The Rev. Kelly Fassett, executive director of UniteBoston, which seeks to foster relationships between churches, saw a screening of the film in Boston last week. She said the film has given her a lot to think about as she tries to create spaces of “reconciliation, kinship and belonging for all of God’s children.”
“Truly, the theological positions we hold must also result in a deeper love of God and deeper love of neighbor — an important message for our world today, especially in this election year,” she said.
Steve Watson, pastor of Reservoir Church, a post-evangelical church in Cambridge, Massachusetts, said the film left him wondering what kinds of friendships he might be able to make with his neighbors. He had hoped more might happen in the film, that perhaps friendship might lead folks to change their minds on issues, but that did not happen.
“On the other hand, a different kind of small miracle occurs. They do genuinely manage to become friends,” he said. “The subtext feels like if we’re expecting that love of neighbor will persuade our political or theological opponents to believe or vote like us, that likely isn’t going to happen, or at least not usually and not quickly.”

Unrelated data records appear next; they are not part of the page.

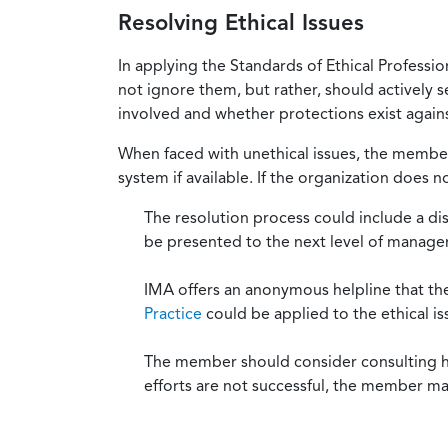
Resolving Ethical Issues
In applying the Standards of Ethical Professi
not ignore them, but rather, should actively s
involved and whether protections exist against
When faced with unethical issues, the member 
system if available. If the organization does 
The resolution process could include a di
be presented to the next level of manag
IMA offers an anonymous helpline that t
Practice
could be applied to the ethical is
The member should consider consulting his 
efforts are not successful, the member ma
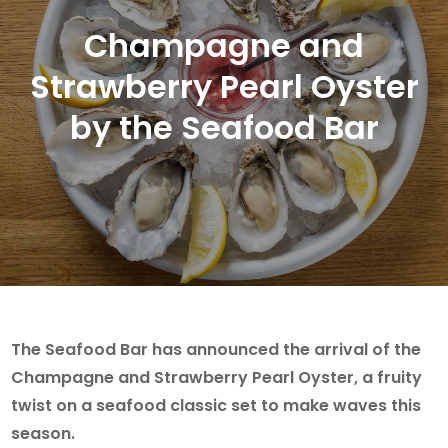
Champagne and
Strawberry Pearl Oyster
by the Seafood Bar
The Seafood Bar has announced the arrival of the
Champagne and Strawberry Pearl Oyster, a fruity
twist on a seafood classic set to make waves this
season.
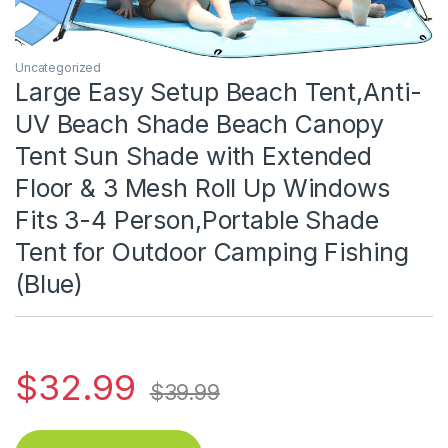
Uncategorized
Large Easy Setup Beach Tent,Anti-
UV Beach Shade Beach Canopy
Tent Sun Shade with Extended
Floor & 3 Mesh Roll Up Windows
Fits 3-4 Person,Portable Shade
Tent for Outdoor Camping Fishing
(Blue)
$
32.99
$
39.99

Nicholas Ma said the pastors taught him about the power of doing simple things like eating together, listening and sticking together even when things get hard.
“There is something on the other side of hanging in there that is beautiful,” he said. “You don’t know when it’s going to happen, or how it’s going to happen, or if it’s going to happen, but you’ve got to hang in there because it is so nourishing and beautiful.
“That is the world we want to live in,” he said.